Verbrachten Sie viel Zeit mit Ihren Clubkolleginnen des NLA-Teams Skorpion Emmental Lisa Liechti, Lea Hanimann und Elina Jeige, die allesamt ebenfalls an der WM im Einsatz standen?
Ich hatte mit allen Natispielerinnen der Schweiz Kontakt. Jener mit Lisa war natürlich besonders intensiv, weil wir das Zimmer teilten. Wir sind eine verschweisste Einheit – auch neben dem Unihockeyfeld. Selbst nach zweieinhalb gemeinsamen Wochen gab es überhaupt keine «Lämpe». Mit Elina war der Kontakt natürlich nicht da, weil sie mit der Nati von Lettland unterwegs war.

Anlässlich des Spiels um die Bronzemedaille wurde Ihre Natikollegin Isabelle Gerig für ihr 50. Länderspiel geehrt. Sie bestritten ebenfalls Ihr 50. Länderspiel. Warum erfolgte für Sie keine Ehrung?
Da dürfte die Statistik nicht stimmen. Ich bestritt im Bronzespiel bereits mein 56. Länderspiel. Mein 50. Länderspiel bestritt ich im Oktober anlässlich der Euro Floorball Tour in Finnland gegen Tschechien. Und ich wurde damals vor der Partie für mein Jubiläum ebenfalls geehrt.  
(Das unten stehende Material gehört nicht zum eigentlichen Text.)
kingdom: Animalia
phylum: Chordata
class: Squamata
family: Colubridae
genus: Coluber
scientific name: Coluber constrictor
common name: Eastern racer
Mittlerweile haben Sie 18 WM-Länderspiele an drei Titelkämpfen bestritten. Welches steht in Ihrem Ranking ganz oben?
Das ist ganz klar das «Wunder von Neuenburg». Im WM-Halbfinal im Dezember 2019 lagen wir zwei Minuten vor Schluss gegen Tschechien mit 2:6 zurück – und haben die Partie noch 7:6 gewonnen. Unvergesslich. Knapp dahinter folgt natürlich der WM-Final von 2019, den wir dann aber gegen Schweden verloren.

Sie sind 26 Jahre alt und tragen sowohl bei Ihrem Club Skorpion Emmental wie auch im Nationalteam die Nummer 26. Wieso?
Meine Nummer hat keine Geschichte. Ausser, dass meine Schwester auch die Nummer 26 hatte – und sie hat an einem 26. Geburtstag. In der Nati wollte ich einfach mit der gleichen Nummer auflaufen wie im Club.
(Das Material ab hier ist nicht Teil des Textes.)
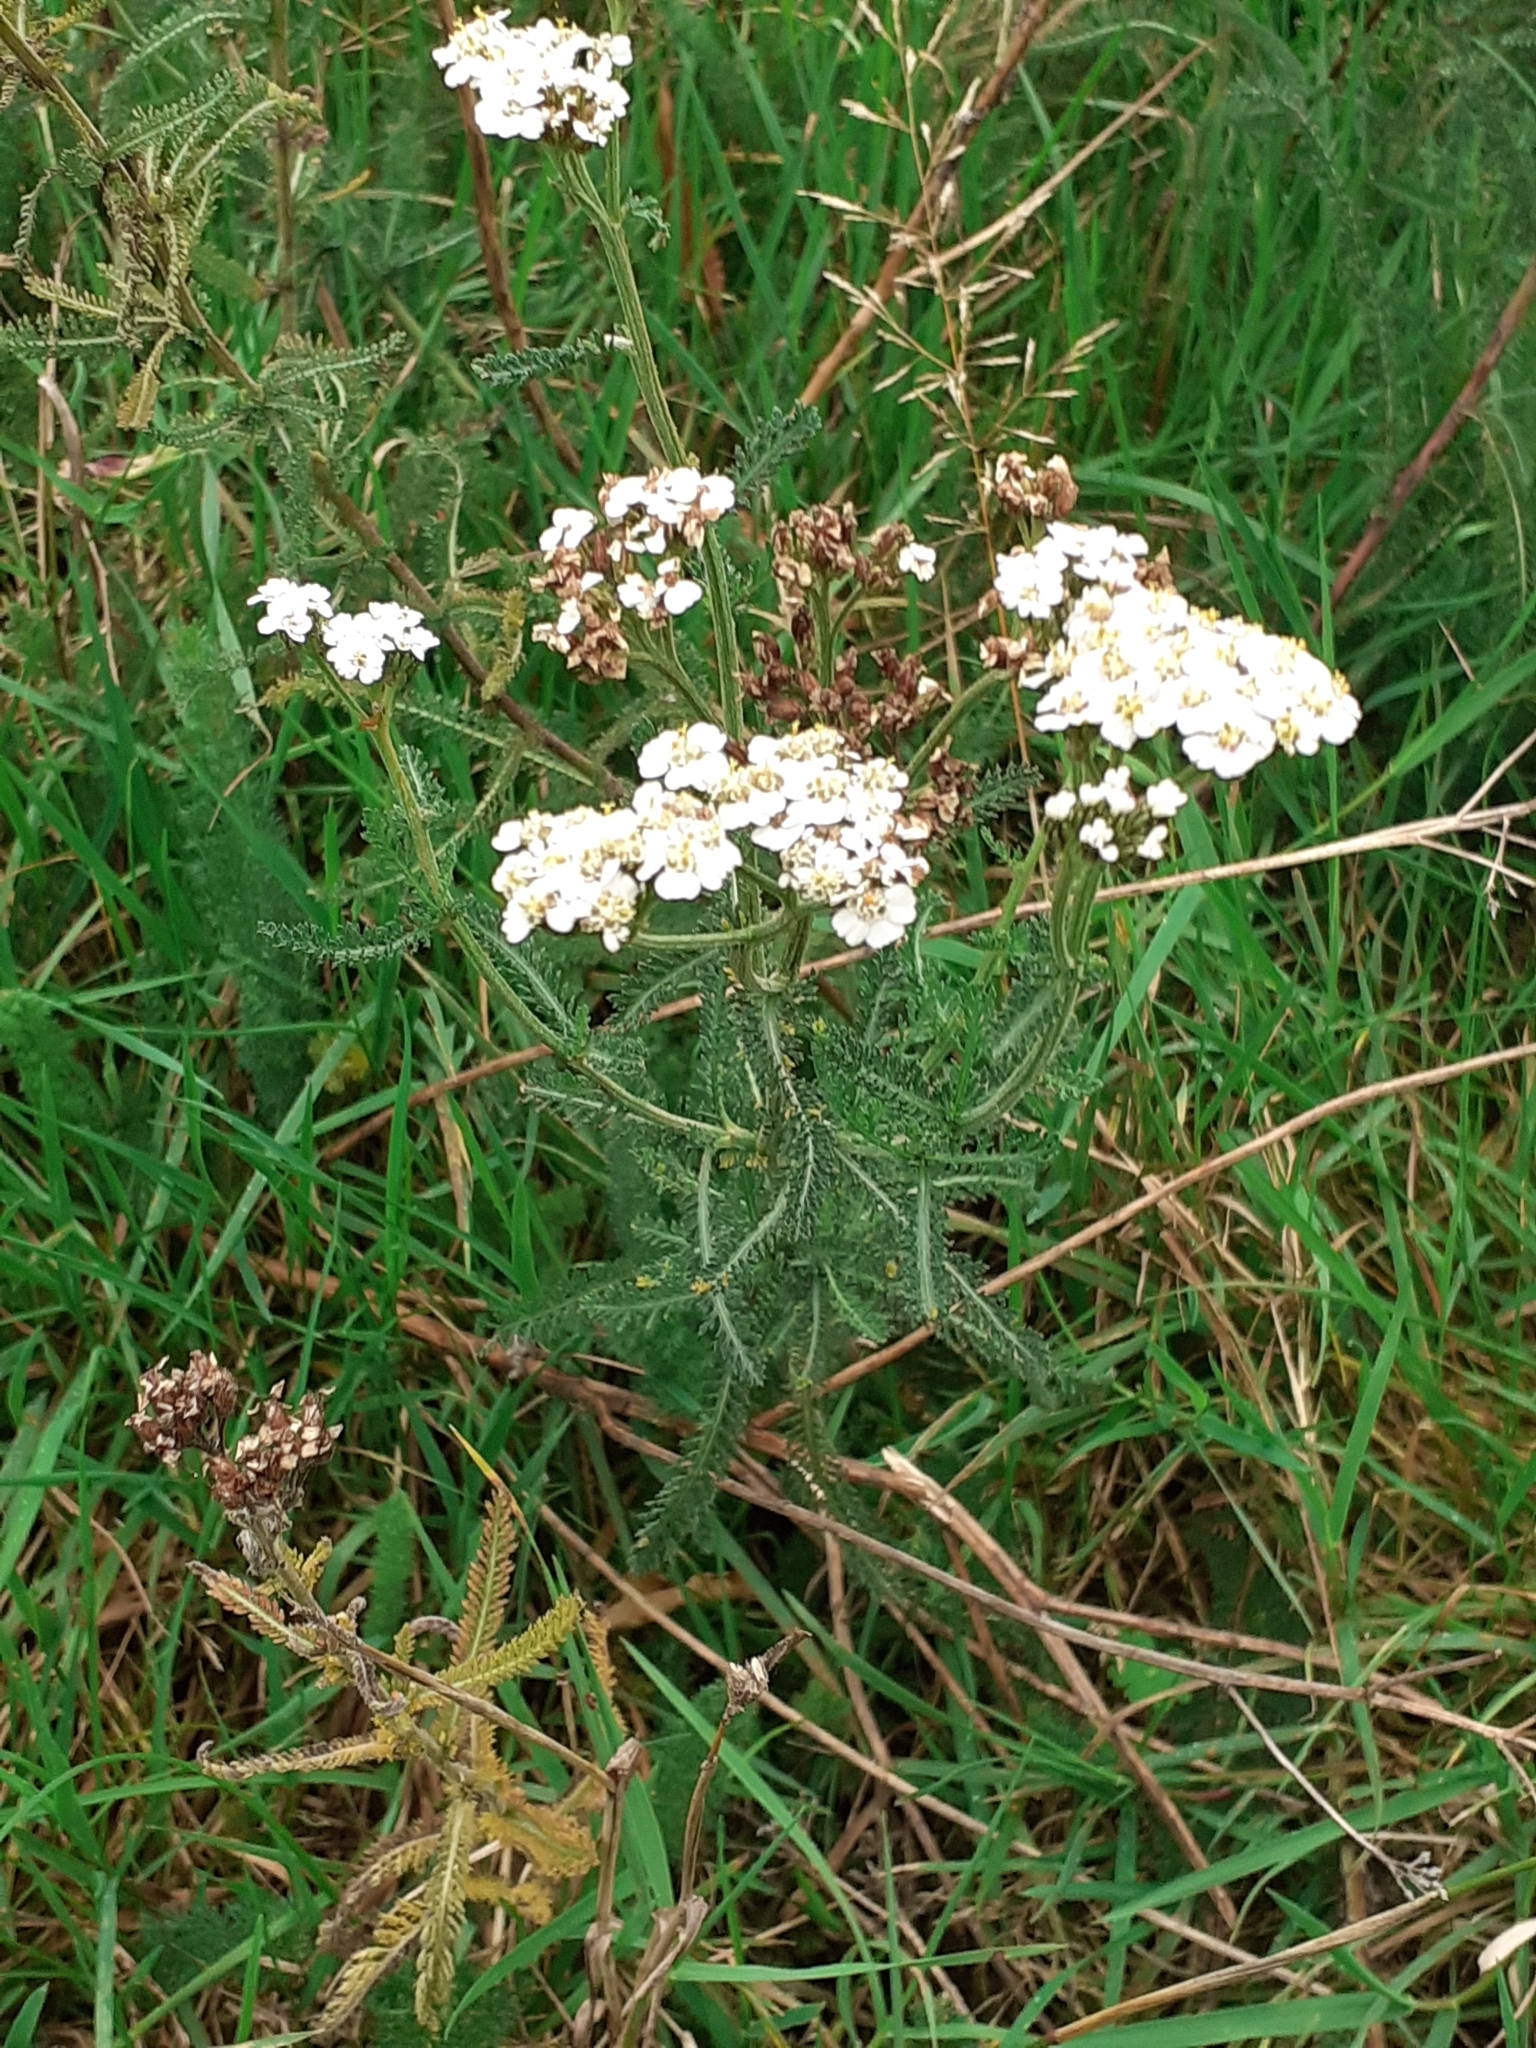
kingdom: Plantae
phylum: Tracheophyta
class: Magnoliopsida
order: Asterales
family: Asteraceae
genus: Achillea
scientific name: Achillea millefolium
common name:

Nach der WM gilt der Fokus wieder der Meisterschaft. Sie liegen mit den «Skorps» bloss drei Punkte hinter dem NLA-Leader Kloten-Dietlikon Jets zurück, dies mit einem Spiel weniger. Was ist möglich?
Alles. Wir wollen den Superfinal erreichen und diesen auch gewinnen. Wir wollen den ersten Schweizer Meistertitel der Vereinsgeschichte.

Auch im Cupwettbewerb ist Ihr Team noch vertreten. Im Halbfinal trifft Skorpion Emmental auf die Wizards Bern Burgdorf.
Wir gehen als Favorit in dieses Spiel. Im Final wollen wir dann ebenfalls gewinnen, egal, wie der Gegner heisst. Wir haben die Möglichkeit, das «Double» zu schaffen. Wir wollen sie nutzen.   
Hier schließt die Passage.